Mice. C3H/HeN, C3H/HeJ, and BALB/c mice were obtained from the Animal Program of the National Cancer Institute (Frederick, MD). Transgenic mice bearing the HYB PRO construct in the C3H/HeN background were previously described and were maintained by backcrossing to C3H/HeN mice (15). CD11c-diphtheria toxin receptor (CD11c-DTR) transgenic mice [C.FVB-Tg (Itgax-DTR/EGFP) 57Lan/J] were originally obtained from Dan Littman and were maintained by crosses with BALB/c mice; offspring were genotyped from tail DNAs, using published primer sequences (22). Nontransgenic littermates of between 8 and 12 weeks of age were used as controls. For systemic DC depletion, CD11c-DTR transgenic mice were injected intraperitoneally with 4 ng/g body weight diphtheria toxin (DT) (Sigma Chemical Co., St. Louis, MO). All mice were housed according to the policies of the Institutional Animal Care and Use Committee of the University of Pennsylvania.

Virus preparation. MMTV(LA) and MMTV(FM) were isolated from milk, and MMTV(HP) was isolated from DC culture supernatants as previously described (18, 19, 43). Dilutions of purified virus were tested for B-cell- and Sag-mediated T-cell activation in vivo, as previously described (29). For each virus preparation, the maximum virus dilution giving significant activation in the draining versus nondraining lymph node was used in all subsequent experiments.

Pseudovirus preparation. An MMTV Env-pseudotyped recombinant murine leukemia virus was made by transient cotransfection of 293T cells with the mouse stem cell virus-based vector MIGR1 (carrying the green fluorescent protein [GFP] gene), pcap (carrying the gag/pol genes under the control of a murine leukemia virus promoter), and pR739 (a modified version of the pEnv plasmid which contains MMTV env with the cytoplasmic tail from Moloney murine leukemia virus [a gift from Lorraine Albritton]) (17, 27). Virus was concentrated from cell supernatants by centrifugation at 105,000 x g for 1 h on a 30% sucrose cushion in phosphate-buffered saline (PBS). The pellet was resuspended in endotoxin-free PBS.

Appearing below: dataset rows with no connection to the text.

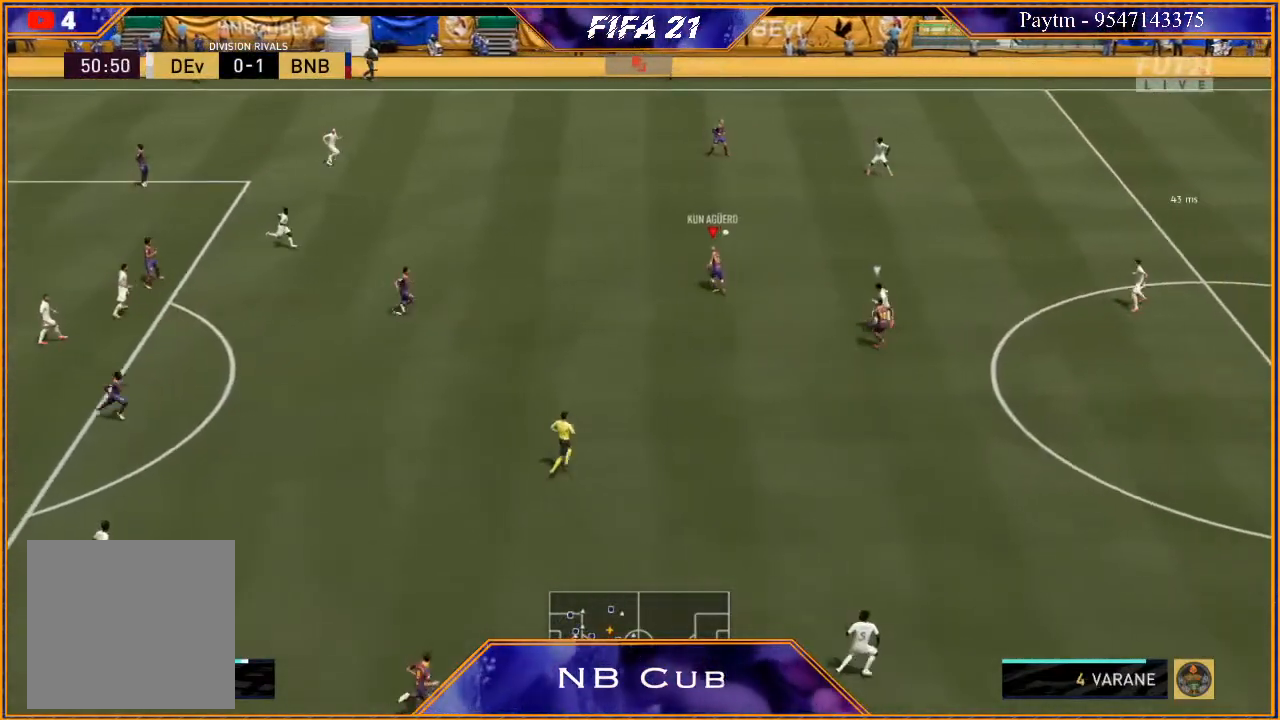
{"buttons": ["R2"], "left_stick": "up-right", "right_stick": "center", "events": [[400, "left_stick", "up-right"]]}
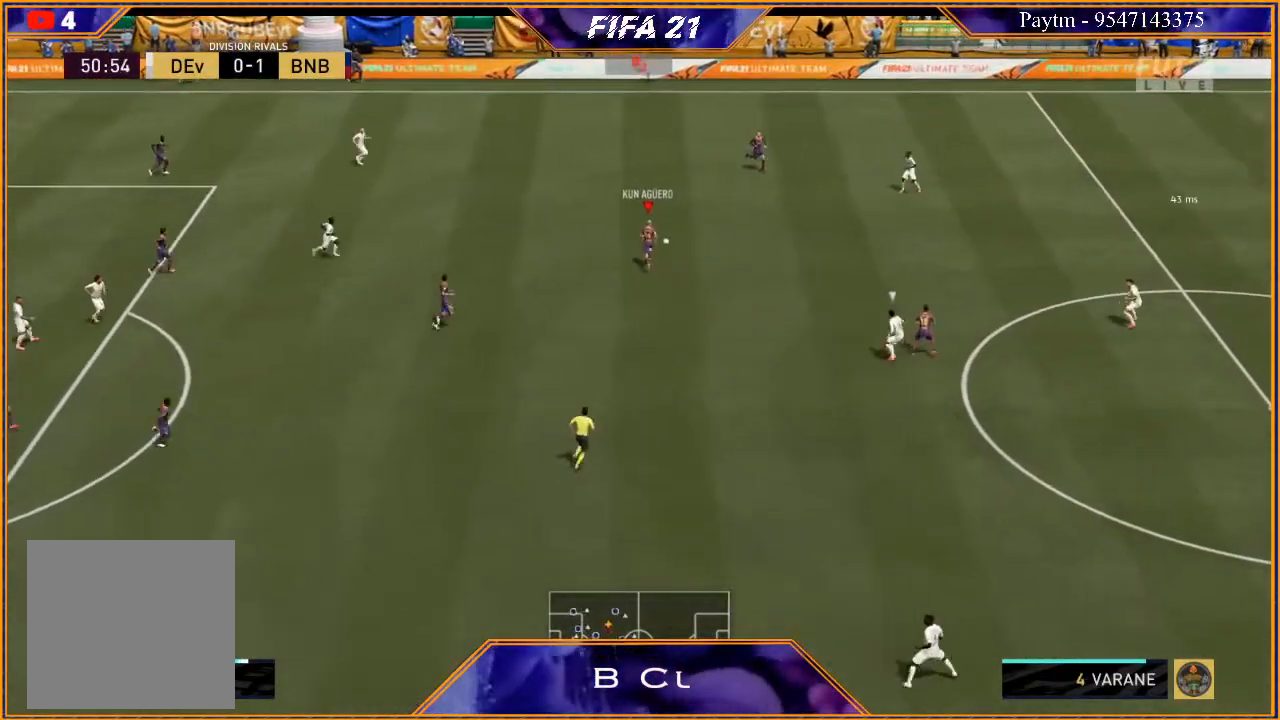
{"buttons": ["R2"], "left_stick": "up-right", "right_stick": "center", "events": [[300, "L1", "down"], [500, "L1", "up"]]}
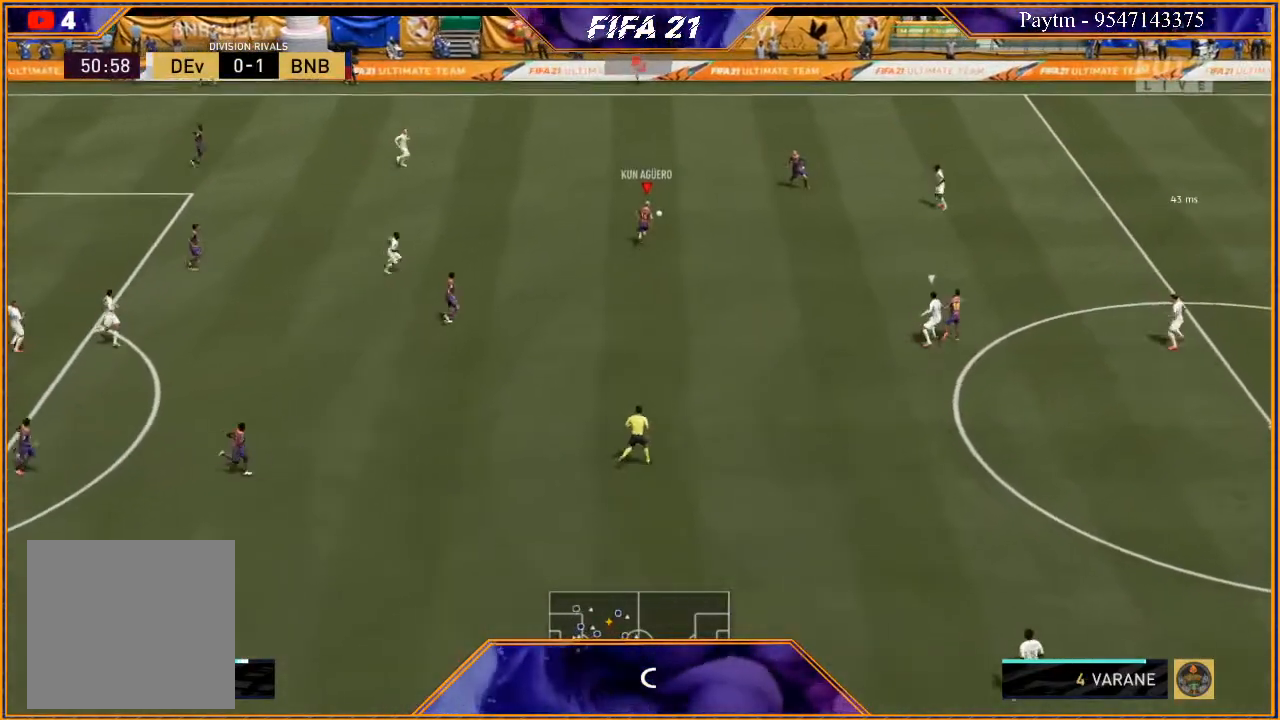
{"buttons": ["L1", "R2"], "left_stick": "up-right", "right_stick": "center", "events": [[500, "L1", "down"]]}
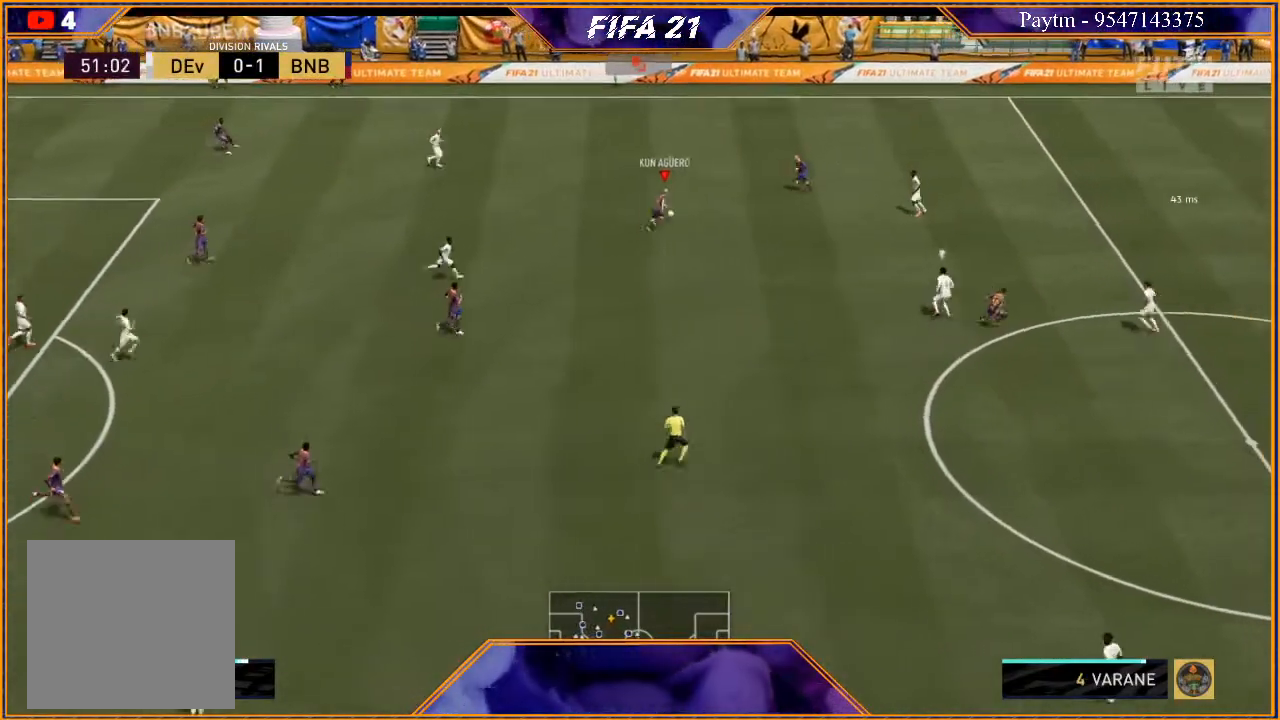
{"buttons": ["R2"], "left_stick": "up-right", "right_stick": "center", "events": [[267, "L1", "up"]]}
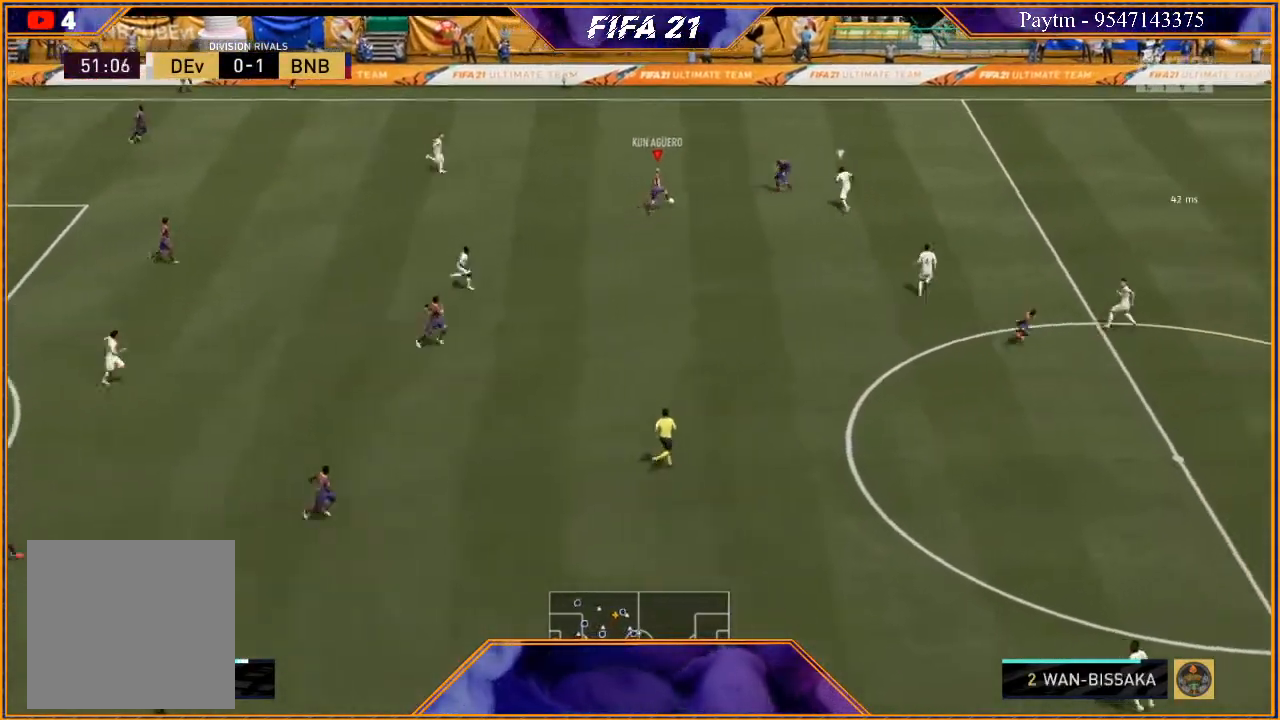
{"buttons": ["R2"], "left_stick": "up-right", "right_stick": "center", "events": []}
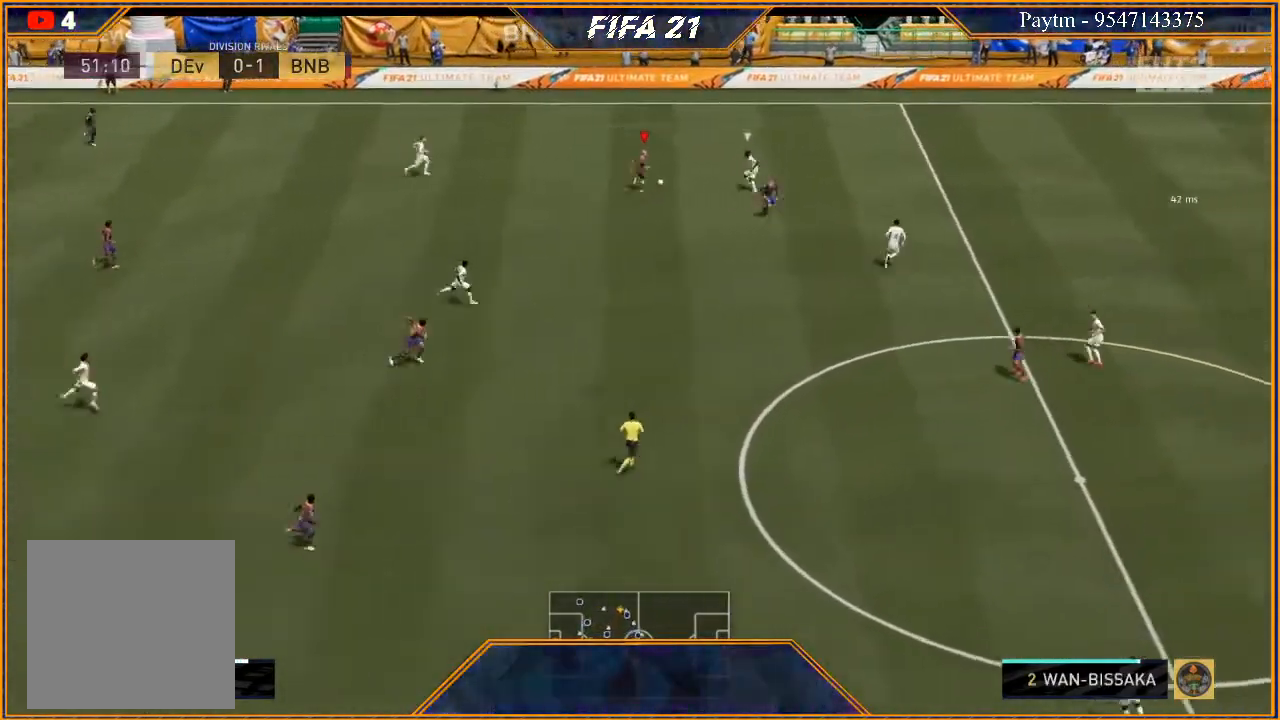
{"buttons": ["R2"], "left_stick": "up", "right_stick": "center", "events": [[33, "left_stick", "up"]]}
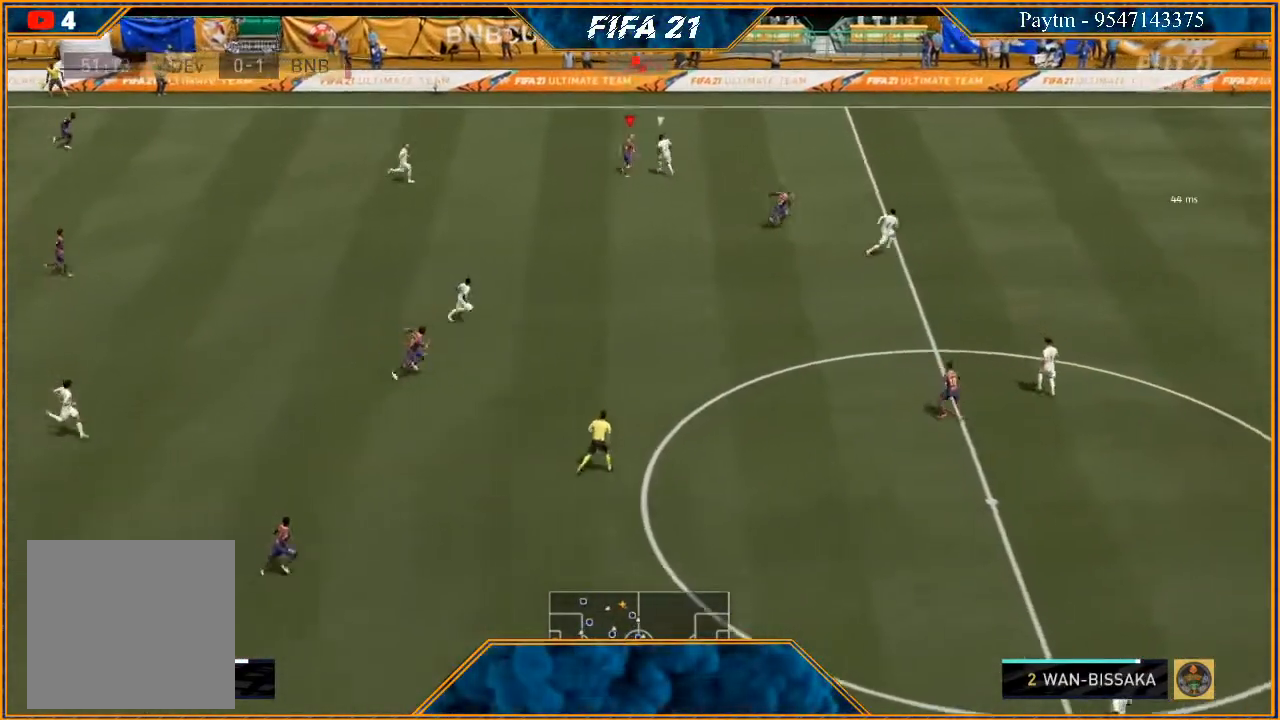
{"buttons": ["R2"], "left_stick": "right", "right_stick": "center", "events": [[33, "left_stick", "up-right"], [267, "Y", "down"], [400, "left_stick", "right"], [500, "Y", "up"]]}
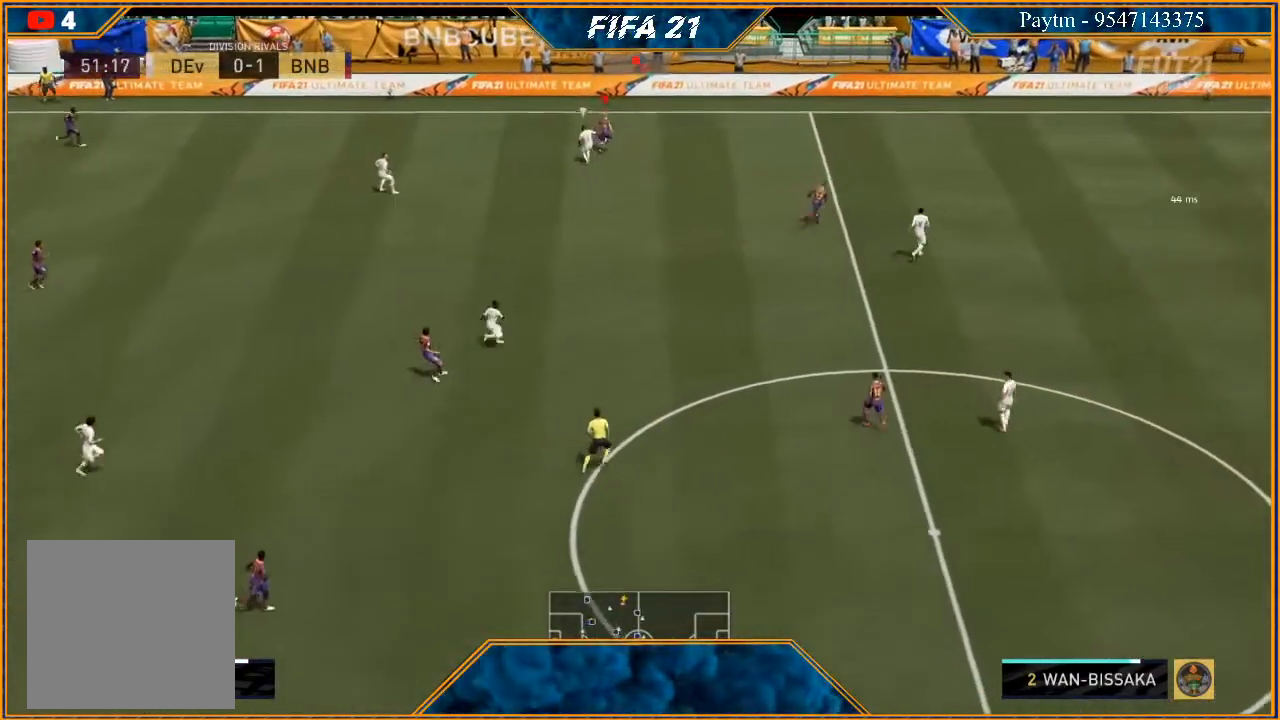
{"buttons": ["R2"], "left_stick": "center", "right_stick": "center", "events": [[500, "left_stick", "center"]]}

Virus injection. Fifty microliters of diluted MMTV(LA) or -(FM) virus stock was injected into the right hind footpad of each mouse; the left hind footpad served as the uninfected control. At different times postinfection, the mice were killed, and single-cell suspensions were prepared from the popliteal lymph nodes, stained, and studied by fluorescence-activated cell sorting (FACS) analysis. Cells were subjected to four-color flow cytometry on a FACSCalibur flow cytometer and analyzed using CellQuest 3.2.1f1 software (Becton Dickinson, Inc., San Jose, CA).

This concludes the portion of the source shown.